» **Exercise aim**
Given the records below, would you repeat exactly the lines that begin at the one containing "プライバシーに関する声明" and end at the one containing "ウェルエージング株式会社", inclusive?

######

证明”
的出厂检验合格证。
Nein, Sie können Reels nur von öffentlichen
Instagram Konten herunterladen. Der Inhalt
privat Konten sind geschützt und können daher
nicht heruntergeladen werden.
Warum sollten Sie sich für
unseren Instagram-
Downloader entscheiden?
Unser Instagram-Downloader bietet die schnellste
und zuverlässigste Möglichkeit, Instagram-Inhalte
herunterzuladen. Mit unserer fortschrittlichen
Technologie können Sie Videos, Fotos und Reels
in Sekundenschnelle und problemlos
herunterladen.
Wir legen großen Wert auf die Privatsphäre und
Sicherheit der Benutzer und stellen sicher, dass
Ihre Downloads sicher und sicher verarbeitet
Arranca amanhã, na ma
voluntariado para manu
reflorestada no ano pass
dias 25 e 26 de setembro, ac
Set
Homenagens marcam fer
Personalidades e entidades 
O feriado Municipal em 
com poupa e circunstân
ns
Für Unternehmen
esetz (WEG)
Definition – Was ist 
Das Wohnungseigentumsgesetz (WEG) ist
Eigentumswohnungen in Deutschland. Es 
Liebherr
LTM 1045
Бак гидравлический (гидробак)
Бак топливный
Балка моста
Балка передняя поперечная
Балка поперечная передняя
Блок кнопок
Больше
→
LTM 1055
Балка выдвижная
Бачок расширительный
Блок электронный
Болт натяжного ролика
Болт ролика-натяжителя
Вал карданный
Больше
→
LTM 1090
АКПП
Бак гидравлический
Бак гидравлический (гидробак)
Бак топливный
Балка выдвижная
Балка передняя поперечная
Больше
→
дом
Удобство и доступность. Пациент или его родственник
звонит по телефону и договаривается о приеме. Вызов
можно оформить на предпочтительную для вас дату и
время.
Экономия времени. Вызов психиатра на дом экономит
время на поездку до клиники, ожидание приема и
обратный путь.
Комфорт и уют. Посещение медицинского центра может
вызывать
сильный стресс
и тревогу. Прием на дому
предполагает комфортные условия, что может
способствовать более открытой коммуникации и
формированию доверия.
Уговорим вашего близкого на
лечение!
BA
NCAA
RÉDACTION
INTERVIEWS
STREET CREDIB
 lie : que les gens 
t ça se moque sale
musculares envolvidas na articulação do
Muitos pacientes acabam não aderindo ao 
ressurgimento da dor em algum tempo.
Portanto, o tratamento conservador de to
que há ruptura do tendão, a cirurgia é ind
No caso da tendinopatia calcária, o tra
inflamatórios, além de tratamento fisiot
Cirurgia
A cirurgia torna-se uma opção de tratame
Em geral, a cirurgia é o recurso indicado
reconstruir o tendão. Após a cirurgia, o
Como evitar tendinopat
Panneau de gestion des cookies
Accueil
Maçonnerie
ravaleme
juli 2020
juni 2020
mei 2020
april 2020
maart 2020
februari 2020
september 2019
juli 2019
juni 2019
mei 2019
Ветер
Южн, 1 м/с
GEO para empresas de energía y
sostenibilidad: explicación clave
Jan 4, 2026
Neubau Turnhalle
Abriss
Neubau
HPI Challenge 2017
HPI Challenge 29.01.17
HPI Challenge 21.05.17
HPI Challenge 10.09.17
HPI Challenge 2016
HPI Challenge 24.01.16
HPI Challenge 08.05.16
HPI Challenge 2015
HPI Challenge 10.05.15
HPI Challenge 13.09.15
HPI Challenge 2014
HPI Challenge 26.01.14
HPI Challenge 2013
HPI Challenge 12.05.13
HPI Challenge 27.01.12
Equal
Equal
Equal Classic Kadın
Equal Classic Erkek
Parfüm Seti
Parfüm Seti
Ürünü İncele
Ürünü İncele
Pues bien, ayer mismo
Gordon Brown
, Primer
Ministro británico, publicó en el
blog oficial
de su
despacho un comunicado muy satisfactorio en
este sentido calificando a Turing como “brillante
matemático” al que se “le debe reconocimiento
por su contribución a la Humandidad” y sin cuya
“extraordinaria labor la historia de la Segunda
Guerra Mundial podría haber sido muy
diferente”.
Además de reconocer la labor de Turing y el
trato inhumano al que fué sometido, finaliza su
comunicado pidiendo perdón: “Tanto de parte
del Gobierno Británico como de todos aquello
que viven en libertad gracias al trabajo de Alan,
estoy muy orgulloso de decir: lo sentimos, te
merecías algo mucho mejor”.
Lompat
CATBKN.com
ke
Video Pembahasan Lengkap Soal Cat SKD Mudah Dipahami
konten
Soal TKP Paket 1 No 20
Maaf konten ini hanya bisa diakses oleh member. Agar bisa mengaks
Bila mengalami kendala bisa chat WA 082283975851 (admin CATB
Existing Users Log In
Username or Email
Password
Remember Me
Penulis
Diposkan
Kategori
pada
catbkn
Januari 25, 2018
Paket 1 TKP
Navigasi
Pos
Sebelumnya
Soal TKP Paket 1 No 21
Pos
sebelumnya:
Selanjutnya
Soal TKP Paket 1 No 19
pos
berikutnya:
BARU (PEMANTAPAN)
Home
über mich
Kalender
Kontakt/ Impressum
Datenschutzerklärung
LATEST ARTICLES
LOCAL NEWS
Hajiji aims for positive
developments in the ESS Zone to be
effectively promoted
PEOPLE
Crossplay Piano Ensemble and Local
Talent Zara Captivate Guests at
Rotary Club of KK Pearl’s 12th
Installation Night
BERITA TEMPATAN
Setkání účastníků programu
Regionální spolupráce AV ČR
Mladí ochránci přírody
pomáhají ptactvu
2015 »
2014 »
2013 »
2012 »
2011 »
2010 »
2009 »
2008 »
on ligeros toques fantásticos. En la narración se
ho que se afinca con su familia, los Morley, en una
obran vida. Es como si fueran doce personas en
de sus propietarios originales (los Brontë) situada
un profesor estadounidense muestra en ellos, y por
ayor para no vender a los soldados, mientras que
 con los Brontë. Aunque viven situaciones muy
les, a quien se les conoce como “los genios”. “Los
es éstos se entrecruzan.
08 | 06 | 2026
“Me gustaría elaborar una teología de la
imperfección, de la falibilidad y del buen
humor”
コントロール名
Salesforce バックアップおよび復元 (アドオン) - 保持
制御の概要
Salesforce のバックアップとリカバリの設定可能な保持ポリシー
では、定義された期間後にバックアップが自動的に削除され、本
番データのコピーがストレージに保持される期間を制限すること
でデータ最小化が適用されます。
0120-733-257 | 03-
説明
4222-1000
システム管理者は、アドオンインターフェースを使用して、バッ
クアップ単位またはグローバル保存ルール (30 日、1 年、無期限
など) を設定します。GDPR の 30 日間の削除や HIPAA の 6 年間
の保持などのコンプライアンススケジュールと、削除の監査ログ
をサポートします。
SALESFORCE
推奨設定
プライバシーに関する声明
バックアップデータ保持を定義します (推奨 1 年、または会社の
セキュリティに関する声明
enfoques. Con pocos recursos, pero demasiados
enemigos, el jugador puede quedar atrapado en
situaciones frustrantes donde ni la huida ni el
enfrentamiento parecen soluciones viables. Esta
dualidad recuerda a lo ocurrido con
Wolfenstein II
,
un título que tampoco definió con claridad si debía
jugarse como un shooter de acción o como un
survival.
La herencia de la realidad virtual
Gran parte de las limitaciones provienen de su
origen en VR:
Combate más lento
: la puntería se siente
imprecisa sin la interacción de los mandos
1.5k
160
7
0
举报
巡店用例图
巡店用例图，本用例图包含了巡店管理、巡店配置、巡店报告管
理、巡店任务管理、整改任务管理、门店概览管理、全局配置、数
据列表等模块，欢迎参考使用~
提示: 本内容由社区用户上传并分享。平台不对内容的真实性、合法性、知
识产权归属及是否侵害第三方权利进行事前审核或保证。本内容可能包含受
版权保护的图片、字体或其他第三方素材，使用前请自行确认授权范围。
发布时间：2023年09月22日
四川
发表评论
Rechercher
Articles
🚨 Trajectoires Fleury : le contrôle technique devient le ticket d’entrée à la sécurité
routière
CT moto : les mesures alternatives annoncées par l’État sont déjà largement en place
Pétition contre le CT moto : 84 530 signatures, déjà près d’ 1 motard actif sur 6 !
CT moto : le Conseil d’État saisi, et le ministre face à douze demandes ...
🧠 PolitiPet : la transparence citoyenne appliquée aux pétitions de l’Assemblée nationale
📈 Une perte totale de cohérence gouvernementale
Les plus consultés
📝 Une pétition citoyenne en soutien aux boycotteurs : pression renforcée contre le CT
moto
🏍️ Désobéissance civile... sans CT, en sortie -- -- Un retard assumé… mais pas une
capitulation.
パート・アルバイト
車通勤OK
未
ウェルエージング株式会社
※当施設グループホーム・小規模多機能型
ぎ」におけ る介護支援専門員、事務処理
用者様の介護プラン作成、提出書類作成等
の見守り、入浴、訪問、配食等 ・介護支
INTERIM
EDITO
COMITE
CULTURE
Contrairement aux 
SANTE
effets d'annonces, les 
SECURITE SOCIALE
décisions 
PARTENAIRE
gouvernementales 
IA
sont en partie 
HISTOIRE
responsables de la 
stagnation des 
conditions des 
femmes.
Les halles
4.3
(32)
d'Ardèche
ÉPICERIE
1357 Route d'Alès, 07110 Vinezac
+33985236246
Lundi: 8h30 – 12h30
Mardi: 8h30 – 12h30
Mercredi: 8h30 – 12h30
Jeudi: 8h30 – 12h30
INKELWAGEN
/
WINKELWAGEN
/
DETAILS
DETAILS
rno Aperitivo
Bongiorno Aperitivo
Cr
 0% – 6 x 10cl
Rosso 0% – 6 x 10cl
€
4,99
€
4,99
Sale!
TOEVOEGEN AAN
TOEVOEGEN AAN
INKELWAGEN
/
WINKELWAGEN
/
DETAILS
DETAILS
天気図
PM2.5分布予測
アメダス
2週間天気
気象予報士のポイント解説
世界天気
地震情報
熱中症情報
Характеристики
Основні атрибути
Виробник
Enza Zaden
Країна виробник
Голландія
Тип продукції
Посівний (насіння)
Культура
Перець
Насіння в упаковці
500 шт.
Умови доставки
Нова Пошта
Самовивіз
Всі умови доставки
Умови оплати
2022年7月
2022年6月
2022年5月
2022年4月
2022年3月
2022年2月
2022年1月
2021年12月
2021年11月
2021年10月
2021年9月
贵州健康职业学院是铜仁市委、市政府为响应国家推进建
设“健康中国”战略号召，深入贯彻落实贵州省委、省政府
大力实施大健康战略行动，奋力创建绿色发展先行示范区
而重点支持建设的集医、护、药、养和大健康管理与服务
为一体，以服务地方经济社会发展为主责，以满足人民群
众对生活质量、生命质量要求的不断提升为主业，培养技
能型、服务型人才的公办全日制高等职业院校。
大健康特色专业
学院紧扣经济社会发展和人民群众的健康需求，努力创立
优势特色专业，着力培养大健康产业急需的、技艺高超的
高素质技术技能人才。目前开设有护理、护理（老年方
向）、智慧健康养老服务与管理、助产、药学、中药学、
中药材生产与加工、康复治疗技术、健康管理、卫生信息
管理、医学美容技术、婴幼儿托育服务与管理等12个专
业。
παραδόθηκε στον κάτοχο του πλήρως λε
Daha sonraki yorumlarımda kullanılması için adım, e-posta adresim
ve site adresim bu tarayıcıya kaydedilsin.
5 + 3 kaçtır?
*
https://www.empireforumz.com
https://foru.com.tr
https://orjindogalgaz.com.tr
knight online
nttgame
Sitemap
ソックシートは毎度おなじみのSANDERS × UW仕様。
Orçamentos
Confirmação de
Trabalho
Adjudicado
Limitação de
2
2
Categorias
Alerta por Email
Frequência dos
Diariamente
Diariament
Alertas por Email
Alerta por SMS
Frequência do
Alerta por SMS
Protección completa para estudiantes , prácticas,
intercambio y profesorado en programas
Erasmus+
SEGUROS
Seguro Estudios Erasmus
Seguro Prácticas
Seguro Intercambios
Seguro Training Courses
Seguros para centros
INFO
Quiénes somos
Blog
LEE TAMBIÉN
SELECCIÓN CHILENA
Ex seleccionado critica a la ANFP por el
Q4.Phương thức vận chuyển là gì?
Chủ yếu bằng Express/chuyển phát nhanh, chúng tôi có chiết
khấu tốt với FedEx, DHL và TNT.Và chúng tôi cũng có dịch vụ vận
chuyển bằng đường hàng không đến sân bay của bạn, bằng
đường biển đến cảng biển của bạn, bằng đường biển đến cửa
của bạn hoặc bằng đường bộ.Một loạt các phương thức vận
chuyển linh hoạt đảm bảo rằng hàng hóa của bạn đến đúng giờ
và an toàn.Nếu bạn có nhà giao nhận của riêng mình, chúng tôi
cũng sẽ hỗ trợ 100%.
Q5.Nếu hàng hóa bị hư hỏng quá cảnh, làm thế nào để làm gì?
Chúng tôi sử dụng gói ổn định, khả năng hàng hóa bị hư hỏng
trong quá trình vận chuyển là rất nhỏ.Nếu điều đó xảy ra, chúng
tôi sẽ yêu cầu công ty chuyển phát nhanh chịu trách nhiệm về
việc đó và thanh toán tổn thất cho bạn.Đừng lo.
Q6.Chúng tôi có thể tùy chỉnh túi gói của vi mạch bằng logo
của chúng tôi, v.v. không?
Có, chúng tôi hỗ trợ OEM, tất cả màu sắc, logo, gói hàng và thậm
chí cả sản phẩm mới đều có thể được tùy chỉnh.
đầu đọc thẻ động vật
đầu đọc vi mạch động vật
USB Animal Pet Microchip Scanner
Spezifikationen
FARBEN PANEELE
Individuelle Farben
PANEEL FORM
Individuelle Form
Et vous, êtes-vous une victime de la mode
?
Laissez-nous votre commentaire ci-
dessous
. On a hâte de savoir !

######

» **Response**
プライバシーに関する声明
バックアップデータ保持を定義します (推奨 1 年、または会社の
セキュリティに関する声明
enfoques. Con pocos recursos, pero demasiados
enemigos, el jugador puede quedar atrapado en
situaciones frustrantes donde ni la huida ni el
enfrentamiento parecen soluciones viables. Esta
dualidad recuerda a lo ocurrido con
Wolfenstein II
,
un título que tampoco definió con claridad si debía
jugarse como un shooter de acción o como un
survival.
La herencia de la realidad virtual
Gran parte de las limitaciones provienen de su
origen en VR:
Combate más lento
: la puntería se siente
imprecisa sin la interacción de los mandos
1.5k
160
7
0
举报
巡店用例图
巡店用例图，本用例图包含了巡店管理、巡店配置、巡店报告管
理、巡店任务管理、整改任务管理、门店概览管理、全局配置、数
据列表等模块，欢迎参考使用~
提示: 本内容由社区用户上传并分享。平台不对内容的真实性、合法性、知
识产权归属及是否侵害第三方权利进行事前审核或保证。本内容可能包含受
版权保护的图片、字体或其他第三方素材，使用前请自行确认授权范围。
发布时间：2023年09月22日
四川
发表评论
Rechercher
Articles
🚨 Trajectoires Fleury : le contrôle technique devient le ticket d’entrée à la sécurité
routière
CT moto : les mesures alternatives annoncées par l’État sont déjà largement en place
Pétition contre le CT moto : 84 530 signatures, déjà près d’ 1 motard actif sur 6 !
CT moto : le Conseil d’État saisi, et le ministre face à douze demandes ...
🧠 PolitiPet : la transparence citoyenne appliquée aux pétitions de l’Assemblée nationale
📈 Une perte totale de cohérence gouvernementale
Les plus consultés
📝 Une pétition citoyenne en soutien aux boycotteurs : pression renforcée contre le CT
moto
🏍️ Désobéissance civile... sans CT, en sortie -- -- Un retard assumé… mais pas une
capitulation.
パート・アルバイト
車通勤OK
未
ウェルエージング株式会社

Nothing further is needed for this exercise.